-- Entries provided follows --

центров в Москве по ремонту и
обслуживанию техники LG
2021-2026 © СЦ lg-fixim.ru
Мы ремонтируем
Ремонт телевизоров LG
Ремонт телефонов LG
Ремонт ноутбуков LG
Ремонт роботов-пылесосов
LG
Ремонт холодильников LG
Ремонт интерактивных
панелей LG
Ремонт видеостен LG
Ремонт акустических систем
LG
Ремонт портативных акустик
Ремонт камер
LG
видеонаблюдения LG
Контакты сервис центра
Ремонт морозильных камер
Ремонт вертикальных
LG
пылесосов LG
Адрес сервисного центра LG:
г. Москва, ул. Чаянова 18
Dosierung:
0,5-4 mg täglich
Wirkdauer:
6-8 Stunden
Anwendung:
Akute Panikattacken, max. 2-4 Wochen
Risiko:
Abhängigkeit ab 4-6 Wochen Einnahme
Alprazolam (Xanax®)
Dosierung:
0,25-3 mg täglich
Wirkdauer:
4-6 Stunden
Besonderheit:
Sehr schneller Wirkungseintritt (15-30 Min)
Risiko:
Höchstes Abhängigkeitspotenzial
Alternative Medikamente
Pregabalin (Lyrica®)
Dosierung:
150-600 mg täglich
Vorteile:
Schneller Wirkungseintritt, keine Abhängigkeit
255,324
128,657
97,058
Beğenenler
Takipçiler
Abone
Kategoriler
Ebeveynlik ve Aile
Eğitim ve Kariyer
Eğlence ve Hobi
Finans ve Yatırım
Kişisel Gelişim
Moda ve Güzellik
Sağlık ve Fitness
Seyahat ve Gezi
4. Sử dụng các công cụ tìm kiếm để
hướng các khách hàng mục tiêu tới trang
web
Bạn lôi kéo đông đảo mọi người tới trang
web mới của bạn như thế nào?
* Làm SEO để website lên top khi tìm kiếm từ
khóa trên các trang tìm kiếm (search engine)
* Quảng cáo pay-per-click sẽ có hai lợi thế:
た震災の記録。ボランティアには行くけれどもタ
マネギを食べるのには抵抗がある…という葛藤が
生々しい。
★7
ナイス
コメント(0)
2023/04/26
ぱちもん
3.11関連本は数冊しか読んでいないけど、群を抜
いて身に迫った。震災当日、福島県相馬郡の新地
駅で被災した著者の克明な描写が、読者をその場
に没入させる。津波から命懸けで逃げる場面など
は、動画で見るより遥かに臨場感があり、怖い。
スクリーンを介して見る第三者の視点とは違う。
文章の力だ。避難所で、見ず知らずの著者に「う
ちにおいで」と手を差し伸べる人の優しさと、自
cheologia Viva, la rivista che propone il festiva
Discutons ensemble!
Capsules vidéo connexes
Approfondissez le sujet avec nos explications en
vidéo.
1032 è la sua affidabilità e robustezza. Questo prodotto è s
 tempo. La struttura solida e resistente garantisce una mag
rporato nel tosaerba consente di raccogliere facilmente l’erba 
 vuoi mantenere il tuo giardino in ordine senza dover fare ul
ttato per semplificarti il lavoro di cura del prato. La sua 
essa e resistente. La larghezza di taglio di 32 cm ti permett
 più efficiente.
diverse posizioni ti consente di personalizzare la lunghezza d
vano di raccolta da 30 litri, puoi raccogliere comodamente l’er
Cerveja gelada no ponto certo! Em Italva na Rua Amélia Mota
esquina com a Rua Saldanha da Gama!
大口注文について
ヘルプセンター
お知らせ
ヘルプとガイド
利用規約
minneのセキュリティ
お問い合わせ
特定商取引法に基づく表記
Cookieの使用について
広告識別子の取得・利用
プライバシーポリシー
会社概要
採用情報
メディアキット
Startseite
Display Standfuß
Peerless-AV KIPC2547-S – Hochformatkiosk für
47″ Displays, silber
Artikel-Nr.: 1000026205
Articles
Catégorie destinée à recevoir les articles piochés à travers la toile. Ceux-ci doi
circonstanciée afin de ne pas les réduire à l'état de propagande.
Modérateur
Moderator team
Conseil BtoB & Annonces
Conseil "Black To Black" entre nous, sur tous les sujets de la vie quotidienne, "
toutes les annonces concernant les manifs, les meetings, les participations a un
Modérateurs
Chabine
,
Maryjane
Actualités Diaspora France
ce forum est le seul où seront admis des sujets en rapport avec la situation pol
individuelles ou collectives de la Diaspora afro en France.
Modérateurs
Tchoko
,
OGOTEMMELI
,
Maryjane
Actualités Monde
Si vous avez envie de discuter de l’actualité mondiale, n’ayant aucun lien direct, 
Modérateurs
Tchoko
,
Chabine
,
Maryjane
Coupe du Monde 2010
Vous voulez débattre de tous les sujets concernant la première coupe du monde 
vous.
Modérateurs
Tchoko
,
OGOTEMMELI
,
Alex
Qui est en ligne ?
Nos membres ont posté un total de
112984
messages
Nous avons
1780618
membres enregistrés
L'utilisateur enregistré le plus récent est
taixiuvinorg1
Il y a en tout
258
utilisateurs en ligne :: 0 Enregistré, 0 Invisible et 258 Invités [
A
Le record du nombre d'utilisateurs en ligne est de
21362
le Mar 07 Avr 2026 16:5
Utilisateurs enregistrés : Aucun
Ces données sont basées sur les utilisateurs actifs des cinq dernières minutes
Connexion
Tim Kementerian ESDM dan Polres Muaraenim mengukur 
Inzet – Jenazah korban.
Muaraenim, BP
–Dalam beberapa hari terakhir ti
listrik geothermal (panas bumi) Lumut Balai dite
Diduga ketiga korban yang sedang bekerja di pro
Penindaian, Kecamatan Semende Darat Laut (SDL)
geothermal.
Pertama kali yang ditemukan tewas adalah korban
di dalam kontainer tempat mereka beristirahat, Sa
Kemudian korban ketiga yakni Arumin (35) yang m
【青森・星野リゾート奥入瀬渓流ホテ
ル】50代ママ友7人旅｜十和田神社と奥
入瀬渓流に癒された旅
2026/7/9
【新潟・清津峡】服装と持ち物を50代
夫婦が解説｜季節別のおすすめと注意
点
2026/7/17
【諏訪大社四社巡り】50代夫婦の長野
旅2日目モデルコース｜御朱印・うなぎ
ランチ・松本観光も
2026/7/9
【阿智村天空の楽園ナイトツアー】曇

-- Entries provided concluded --

* Prompt: Copy the material above, line for line.

* Your solution:
центров в Москве по ремонту и
обслуживанию техники LG
2021-2026 © СЦ lg-fixim.ru
Мы ремонтируем
Ремонт телевизоров LG
Ремонт телефонов LG
Ремонт ноутбуков LG
Ремонт роботов-пылесосов
LG
Ремонт холодильников LG
Ремонт интерактивных
панелей LG
Ремонт видеостен LG
Ремонт акустических систем
LG
Ремонт портативных акустик
Ремонт камер
LG
видеонаблюдения LG
Контакты сервис центра
Ремонт морозильных камер
Ремонт вертикальных
LG
пылесосов LG
Адрес сервисного центра LG:
г. Москва, ул. Чаянова 18
Dosierung:
0,5-4 mg täglich
Wirkdauer:
6-8 Stunden
Anwendung:
Akute Panikattacken, max. 2-4 Wochen
Risiko:
Abhängigkeit ab 4-6 Wochen Einnahme
Alprazolam (Xanax®)
Dosierung:
0,25-3 mg täglich
Wirkdauer:
4-6 Stunden
Besonderheit:
Sehr schneller Wirkungseintritt (15-30 Min)
Risiko:
Höchstes Abhängigkeitspotenzial
Alternative Medikamente
Pregabalin (Lyrica®)
Dosierung:
150-600 mg täglich
Vorteile:
Schneller Wirkungseintritt, keine Abhängigkeit
255,324
128,657
97,058
Beğenenler
Takipçiler
Abone
Kategoriler
Ebeveynlik ve Aile
Eğitim ve Kariyer
Eğlence ve Hobi
Finans ve Yatırım
Kişisel Gelişim
Moda ve Güzellik
Sağlık ve Fitness
Seyahat ve Gezi
4. Sử dụng các công cụ tìm kiếm để
hướng các khách hàng mục tiêu tới trang
web
Bạn lôi kéo đông đảo mọi người tới trang
web mới của bạn như thế nào?
* Làm SEO để website lên top khi tìm kiếm từ
khóa trên các trang tìm kiếm (search engine)
* Quảng cáo pay-per-click sẽ có hai lợi thế:
た震災の記録。ボランティアには行くけれどもタ
マネギを食べるのには抵抗がある…という葛藤が
生々しい。
★7
ナイス
コメント(0)
2023/04/26
ぱちもん
3.11関連本は数冊しか読んでいないけど、群を抜
いて身に迫った。震災当日、福島県相馬郡の新地
駅で被災した著者の克明な描写が、読者をその場
に没入させる。津波から命懸けで逃げる場面など
は、動画で見るより遥かに臨場感があり、怖い。
スクリーンを介して見る第三者の視点とは違う。
文章の力だ。避難所で、見ず知らずの著者に「う
ちにおいで」と手を差し伸べる人の優しさと、自
cheologia Viva, la rivista che propone il festiva
Discutons ensemble!
Capsules vidéo connexes
Approfondissez le sujet avec nos explications en
vidéo.
1032 è la sua affidabilità e robustezza. Questo prodotto è s
 tempo. La struttura solida e resistente garantisce una mag
rporato nel tosaerba consente di raccogliere facilmente l’erba 
 vuoi mantenere il tuo giardino in ordine senza dover fare ul
ttato per semplificarti il lavoro di cura del prato. La sua 
essa e resistente. La larghezza di taglio di 32 cm ti permett
 più efficiente.
diverse posizioni ti consente di personalizzare la lunghezza d
vano di raccolta da 30 litri, puoi raccogliere comodamente l’er
Cerveja gelada no ponto certo! Em Italva na Rua Amélia Mota
esquina com a Rua Saldanha da Gama!
大口注文について
ヘルプセンター
お知らせ
ヘルプとガイド
利用規約
minneのセキュリティ
お問い合わせ
特定商取引法に基づく表記
Cookieの使用について
広告識別子の取得・利用
プライバシーポリシー
会社概要
採用情報
メディアキット
Startseite
Display Standfuß
Peerless-AV KIPC2547-S – Hochformatkiosk für
47″ Displays, silber
Artikel-Nr.: 1000026205
Articles
Catégorie destinée à recevoir les articles piochés à travers la toile. Ceux-ci doi
circonstanciée afin de ne pas les réduire à l'état de propagande.
Modérateur
Moderator team
Conseil BtoB & Annonces
Conseil "Black To Black" entre nous, sur tous les sujets de la vie quotidienne, "
toutes les annonces concernant les manifs, les meetings, les participations a un
Modérateurs
Chabine
,
Maryjane
Actualités Diaspora France
ce forum est le seul où seront admis des sujets en rapport avec la situation pol
individuelles ou collectives de la Diaspora afro en France.
Modérateurs
Tchoko
,
OGOTEMMELI
,
Maryjane
Actualités Monde
Si vous avez envie de discuter de l’actualité mondiale, n’ayant aucun lien direct, 
Modérateurs
Tchoko
,
Chabine
,
Maryjane
Coupe du Monde 2010
Vous voulez débattre de tous les sujets concernant la première coupe du monde 
vous.
Modérateurs
Tchoko
,
OGOTEMMELI
,
Alex
Qui est en ligne ?
Nos membres ont posté un total de
112984
messages
Nous avons
1780618
membres enregistrés
L'utilisateur enregistré le plus récent est
taixiuvinorg1
Il y a en tout
258
utilisateurs en ligne :: 0 Enregistré, 0 Invisible et 258 Invités [
A
Le record du nombre d'utilisateurs en ligne est de
21362
le Mar 07 Avr 2026 16:5
Utilisateurs enregistrés : Aucun
Ces données sont basées sur les utilisateurs actifs des cinq dernières minutes
Connexion
Tim Kementerian ESDM dan Polres Muaraenim mengukur 
Inzet – Jenazah korban.
Muaraenim, BP
–Dalam beberapa hari terakhir ti
listrik geothermal (panas bumi) Lumut Balai dite
Diduga ketiga korban yang sedang bekerja di pro
Penindaian, Kecamatan Semende Darat Laut (SDL)
geothermal.
Pertama kali yang ditemukan tewas adalah korban
di dalam kontainer tempat mereka beristirahat, Sa
Kemudian korban ketiga yakni Arumin (35) yang m
【青森・星野リゾート奥入瀬渓流ホテ
ル】50代ママ友7人旅｜十和田神社と奥
入瀬渓流に癒された旅
2026/7/9
【新潟・清津峡】服装と持ち物を50代
夫婦が解説｜季節別のおすすめと注意
点
2026/7/17
【諏訪大社四社巡り】50代夫婦の長野
旅2日目モデルコース｜御朱印・うなぎ
ランチ・松本観光も
2026/7/9
【阿智村天空の楽園ナイトツアー】曇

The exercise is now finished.